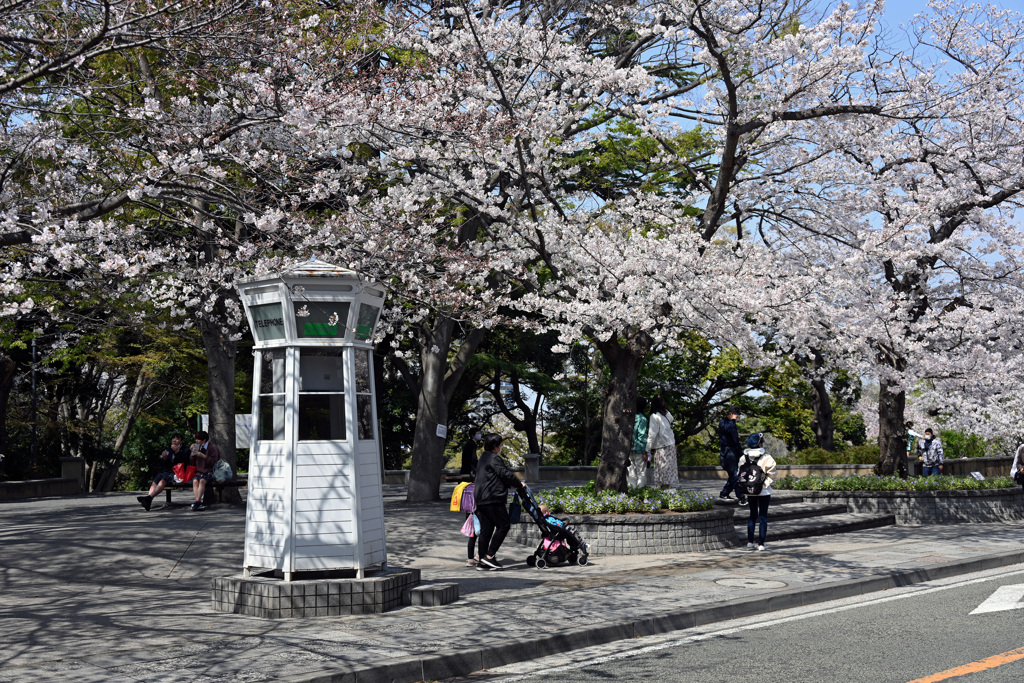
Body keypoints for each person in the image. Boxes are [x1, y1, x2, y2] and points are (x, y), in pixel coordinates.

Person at [473, 433, 525, 571]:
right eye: (500, 445)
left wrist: (507, 484)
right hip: (492, 498)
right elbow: (505, 474)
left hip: (480, 498)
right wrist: (519, 484)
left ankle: (482, 562)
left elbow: (492, 477)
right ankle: (489, 556)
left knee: (487, 529)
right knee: (503, 525)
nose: (501, 447)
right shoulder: (494, 458)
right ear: (495, 447)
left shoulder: (483, 457)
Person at [740, 433, 777, 551]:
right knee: (763, 517)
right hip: (764, 491)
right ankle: (761, 543)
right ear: (759, 443)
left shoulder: (743, 457)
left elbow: (740, 474)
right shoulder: (767, 457)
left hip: (750, 491)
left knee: (752, 515)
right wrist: (764, 485)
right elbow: (772, 474)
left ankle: (750, 541)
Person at [136, 433, 190, 511]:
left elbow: (184, 462)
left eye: (177, 439)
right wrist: (164, 458)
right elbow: (166, 464)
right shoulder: (169, 449)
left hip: (177, 472)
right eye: (173, 438)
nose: (174, 440)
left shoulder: (185, 449)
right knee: (154, 482)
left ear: (181, 441)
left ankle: (148, 499)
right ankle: (148, 500)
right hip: (167, 470)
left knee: (162, 481)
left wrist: (178, 452)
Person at [646, 394, 678, 489]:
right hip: (671, 443)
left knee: (662, 470)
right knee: (669, 469)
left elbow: (652, 434)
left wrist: (647, 449)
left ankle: (663, 492)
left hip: (662, 446)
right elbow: (671, 419)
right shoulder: (667, 413)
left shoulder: (654, 416)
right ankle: (667, 490)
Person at [718, 406, 747, 506]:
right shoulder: (724, 422)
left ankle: (736, 496)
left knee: (735, 475)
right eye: (736, 415)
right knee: (735, 475)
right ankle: (735, 495)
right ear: (730, 414)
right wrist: (733, 420)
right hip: (727, 453)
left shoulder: (732, 423)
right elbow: (727, 429)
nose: (738, 417)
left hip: (735, 452)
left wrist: (740, 451)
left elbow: (735, 440)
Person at [190, 431, 221, 511]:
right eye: (196, 439)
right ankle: (198, 502)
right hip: (199, 471)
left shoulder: (212, 447)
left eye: (198, 439)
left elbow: (214, 461)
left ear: (204, 440)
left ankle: (197, 502)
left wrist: (203, 456)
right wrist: (192, 452)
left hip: (209, 471)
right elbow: (192, 460)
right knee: (195, 481)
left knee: (202, 481)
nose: (196, 441)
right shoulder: (197, 447)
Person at [627, 396, 649, 489]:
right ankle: (641, 493)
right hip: (639, 449)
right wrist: (645, 451)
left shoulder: (629, 417)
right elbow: (642, 435)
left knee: (631, 474)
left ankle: (631, 491)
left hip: (629, 449)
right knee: (642, 473)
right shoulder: (642, 419)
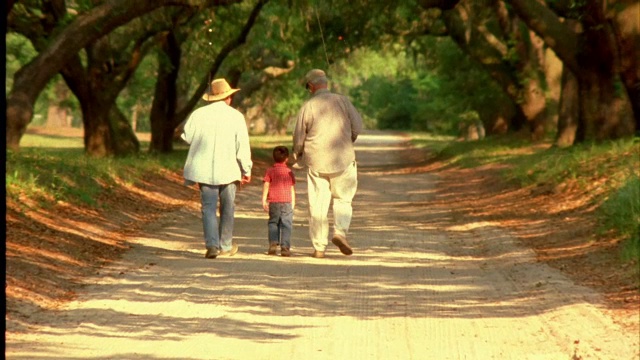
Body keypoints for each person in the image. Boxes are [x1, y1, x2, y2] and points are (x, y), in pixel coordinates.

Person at [293, 69, 363, 258]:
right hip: (344, 159)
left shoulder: (308, 106)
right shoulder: (343, 101)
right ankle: (340, 232)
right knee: (343, 199)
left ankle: (319, 248)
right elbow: (357, 127)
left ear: (311, 86)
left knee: (317, 205)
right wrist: (347, 141)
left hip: (316, 161)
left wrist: (297, 154)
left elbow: (299, 136)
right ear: (325, 83)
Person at [181, 78, 252, 259]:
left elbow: (187, 137)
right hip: (229, 170)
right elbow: (242, 146)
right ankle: (226, 245)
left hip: (204, 170)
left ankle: (211, 245)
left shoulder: (198, 114)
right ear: (228, 98)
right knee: (228, 207)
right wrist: (247, 170)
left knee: (208, 208)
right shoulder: (236, 116)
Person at [262, 146, 296, 257]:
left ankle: (273, 243)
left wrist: (264, 200)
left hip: (274, 202)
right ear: (287, 158)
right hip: (287, 201)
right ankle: (285, 247)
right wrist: (293, 203)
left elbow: (266, 185)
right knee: (286, 224)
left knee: (273, 223)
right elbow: (292, 188)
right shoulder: (289, 172)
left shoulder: (270, 171)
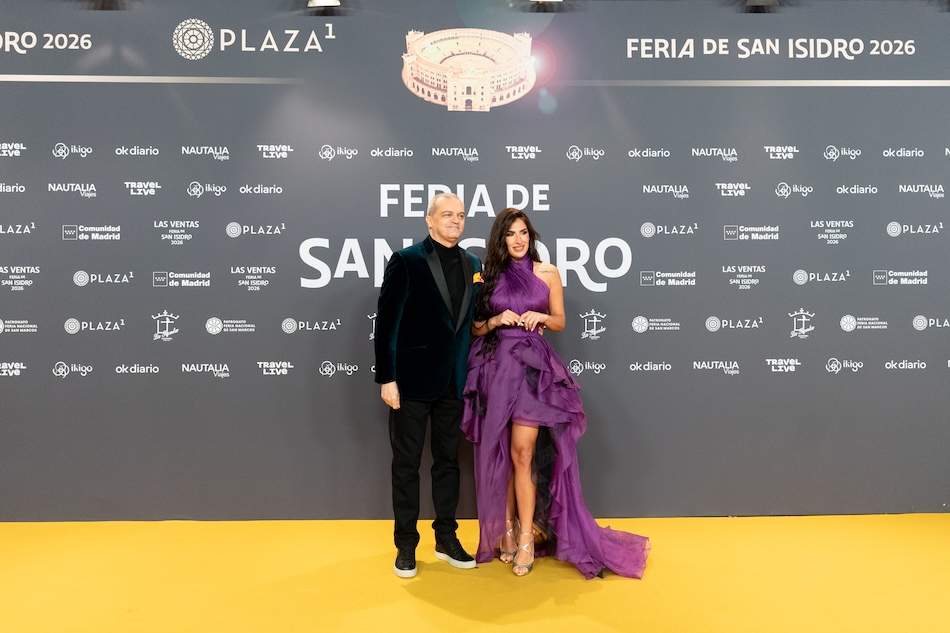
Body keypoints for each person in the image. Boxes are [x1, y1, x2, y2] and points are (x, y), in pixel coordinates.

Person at [461, 208, 650, 579]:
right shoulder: (487, 275)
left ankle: (527, 539)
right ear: (500, 239)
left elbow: (560, 321)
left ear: (531, 236)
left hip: (533, 371)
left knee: (523, 452)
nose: (518, 240)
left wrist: (542, 317)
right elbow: (475, 328)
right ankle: (508, 531)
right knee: (500, 453)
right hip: (496, 369)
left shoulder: (547, 272)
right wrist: (496, 320)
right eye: (511, 234)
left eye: (524, 233)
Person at [375, 192, 483, 578]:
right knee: (405, 465)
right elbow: (387, 323)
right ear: (430, 220)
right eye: (447, 214)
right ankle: (406, 544)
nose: (455, 220)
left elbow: (471, 321)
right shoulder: (406, 260)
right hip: (411, 382)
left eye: (461, 215)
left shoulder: (474, 263)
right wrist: (387, 378)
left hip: (454, 382)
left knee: (448, 464)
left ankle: (446, 538)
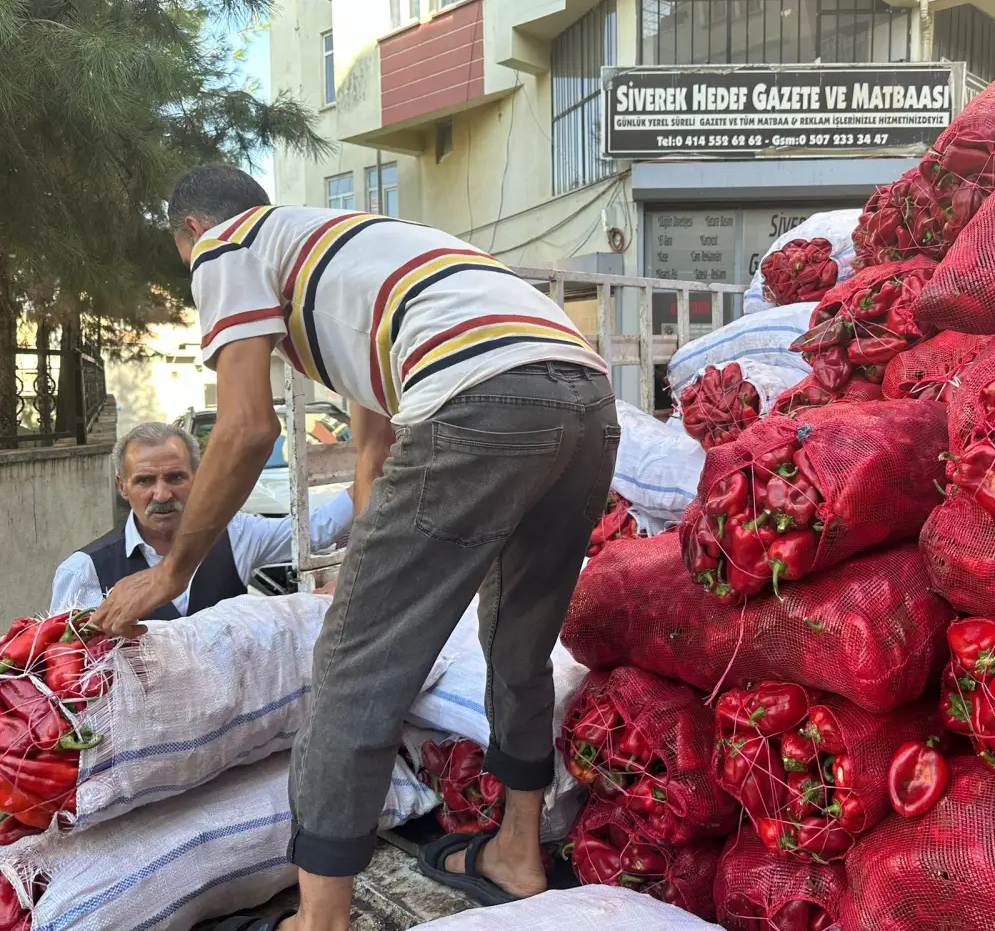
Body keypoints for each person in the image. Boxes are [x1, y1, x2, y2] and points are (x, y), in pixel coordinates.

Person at [91, 166, 619, 931]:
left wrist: (171, 572)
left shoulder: (225, 243)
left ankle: (322, 919)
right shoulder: (356, 253)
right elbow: (375, 450)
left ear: (191, 231)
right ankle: (516, 853)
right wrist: (369, 581)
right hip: (586, 398)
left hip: (478, 394)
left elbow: (245, 427)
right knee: (519, 637)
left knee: (351, 670)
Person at [52, 421, 353, 616]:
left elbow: (317, 529)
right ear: (122, 487)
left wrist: (381, 467)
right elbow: (65, 671)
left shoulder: (234, 533)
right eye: (144, 481)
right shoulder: (84, 571)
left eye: (175, 477)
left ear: (197, 478)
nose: (162, 494)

***

TASK DESCRIPTION: Copy the records exactly as they appear, excluding images.

SOLUTION TO THIS EXERCISE:
Body keypoints for each person in the image. Boxes are [x1, y1, x2, y2] and points are (x, y), in pixel coordinates.

Person at [473, 433, 525, 571]:
right eye: (500, 445)
left wrist: (507, 484)
right hip: (492, 498)
right elbow: (505, 474)
left hip: (480, 498)
right wrist: (519, 484)
left ankle: (482, 562)
left elbow: (492, 477)
right ankle: (489, 556)
left knee: (487, 529)
right knee: (503, 525)
nose: (501, 447)
right shoulder: (494, 458)
right ear: (495, 447)
left shoulder: (483, 457)
Person at [740, 433, 777, 551]:
right knee: (763, 517)
right hip: (764, 491)
right ankle: (761, 543)
right ear: (759, 443)
left shoulder: (743, 457)
left elbow: (740, 474)
right shoulder: (767, 457)
left hip: (750, 491)
left knee: (752, 515)
right wrist: (764, 485)
right elbow: (772, 474)
left ankle: (750, 541)
Person at [136, 433, 190, 511]:
left elbow: (184, 462)
left eye: (177, 439)
right wrist: (164, 458)
right elbow: (166, 464)
right shoulder: (169, 449)
left hip: (177, 472)
right eye: (173, 438)
nose: (174, 440)
left shoulder: (185, 449)
right knee: (154, 482)
left ear: (181, 441)
left ankle: (148, 499)
right ankle: (148, 500)
right hip: (167, 470)
left knee: (162, 481)
left wrist: (178, 452)
Person at [646, 394, 678, 489]:
right hip: (671, 443)
left knee: (662, 470)
right knee: (669, 469)
left elbow: (652, 434)
left wrist: (647, 449)
left ankle: (663, 492)
left hip: (662, 446)
right elbow: (671, 419)
right shoulder: (667, 413)
left shoulder: (654, 416)
right ankle: (667, 490)
Person at [718, 406, 747, 506]:
right shoulder: (724, 422)
left ankle: (736, 496)
left knee: (735, 475)
right eye: (736, 415)
right knee: (735, 475)
right ankle: (735, 495)
right ear: (730, 414)
right wrist: (733, 420)
right hip: (727, 453)
left shoulder: (732, 423)
right elbow: (727, 429)
nose: (738, 417)
left hip: (735, 452)
left wrist: (740, 451)
left elbow: (735, 440)
Person at [190, 431, 221, 511]:
right eye: (196, 439)
right ankle: (198, 502)
right hip: (199, 471)
left shoulder: (212, 447)
left eye: (198, 439)
left elbow: (214, 461)
left ear: (204, 440)
left ankle: (197, 502)
left wrist: (203, 456)
right wrist: (192, 452)
left hip: (209, 471)
right elbow: (192, 460)
right knee: (195, 481)
left knee: (202, 481)
nose: (196, 441)
right shoulder: (197, 447)
Person at [627, 396, 649, 489]:
right ankle: (641, 493)
right hip: (639, 449)
right wrist: (645, 451)
left shoulder: (629, 417)
right elbow: (642, 435)
left knee: (631, 474)
left ankle: (631, 491)
left hip: (629, 449)
right knee: (642, 473)
right shoulder: (642, 419)
Body keypoints for each person in the image. Boxes are [x1, y1, x2, y2] and points are (x, y), in pixel coordinates.

Person at [293, 69, 363, 258]:
right hip: (344, 159)
left shoulder: (308, 106)
right shoulder: (343, 101)
right ankle: (340, 232)
right knee: (343, 199)
left ankle: (319, 248)
right elbow: (357, 127)
left ear: (311, 86)
left knee: (317, 205)
right wrist: (347, 141)
left hip: (316, 161)
left wrist: (297, 154)
left elbow: (299, 136)
right ear: (325, 83)
Person at [181, 78, 252, 259]:
left elbow: (187, 137)
right hip: (229, 170)
right elbow: (242, 146)
right ankle: (226, 245)
left hip: (204, 170)
left ankle: (211, 245)
left shoulder: (198, 114)
right ear: (228, 98)
right knee: (228, 207)
right wrist: (247, 170)
left knee: (208, 208)
right shoulder: (236, 116)
Person at [262, 146, 296, 257]:
left ankle: (273, 243)
left wrist: (264, 200)
left hip: (274, 202)
right ear: (287, 158)
right hip: (287, 201)
right ankle: (285, 247)
right wrist: (293, 203)
left elbow: (266, 185)
right knee: (286, 224)
left knee: (273, 223)
right elbow: (292, 188)
right shoulder: (289, 172)
left shoulder: (270, 171)
Body keypoints for each person in the image. Boxes are [x1, y1, x2, y2] and points are (x, y), in pixel coordinates.

Person at [461, 208, 650, 579]:
right shoulder: (487, 275)
left ankle: (527, 539)
right ear: (500, 239)
left elbow: (560, 321)
left ear: (531, 236)
left hip: (533, 371)
left knee: (523, 452)
nose: (518, 240)
left wrist: (542, 317)
right elbow: (475, 328)
right ankle: (508, 531)
right knee: (500, 453)
right hip: (496, 369)
left shoulder: (547, 272)
right wrist: (496, 320)
right eye: (511, 234)
left eye: (524, 233)
Person at [375, 192, 483, 578]:
right knee: (405, 465)
right elbow: (387, 323)
right ear: (430, 220)
right eye: (447, 214)
right ankle: (406, 544)
nose: (455, 220)
left elbow: (471, 321)
right shoulder: (406, 260)
right hip: (411, 382)
left eye: (461, 215)
left shoulder: (474, 263)
right wrist: (387, 378)
left hip: (454, 382)
left knee: (448, 464)
left ankle: (446, 538)
Body keypoints for each person in the image. Boxes are [x1, y1, x2, y2] and points are (x, y), in pixel coordinates.

Person at [91, 166, 619, 931]:
left wrist: (171, 572)
left shoulder: (225, 243)
left ankle: (322, 919)
right shoulder: (356, 253)
right elbow: (375, 450)
left ear: (191, 231)
right ankle: (516, 853)
right wrist: (369, 581)
right hip: (586, 398)
left hip: (478, 394)
left elbow: (245, 427)
right knee: (519, 637)
left knee: (351, 670)
Person at [52, 421, 353, 616]:
left elbow: (317, 529)
right ear: (122, 487)
left wrist: (381, 467)
right elbow: (65, 671)
left shoulder: (234, 533)
right eye: (144, 481)
right shoulder: (84, 571)
left eye: (175, 477)
left ear: (197, 478)
nose: (162, 494)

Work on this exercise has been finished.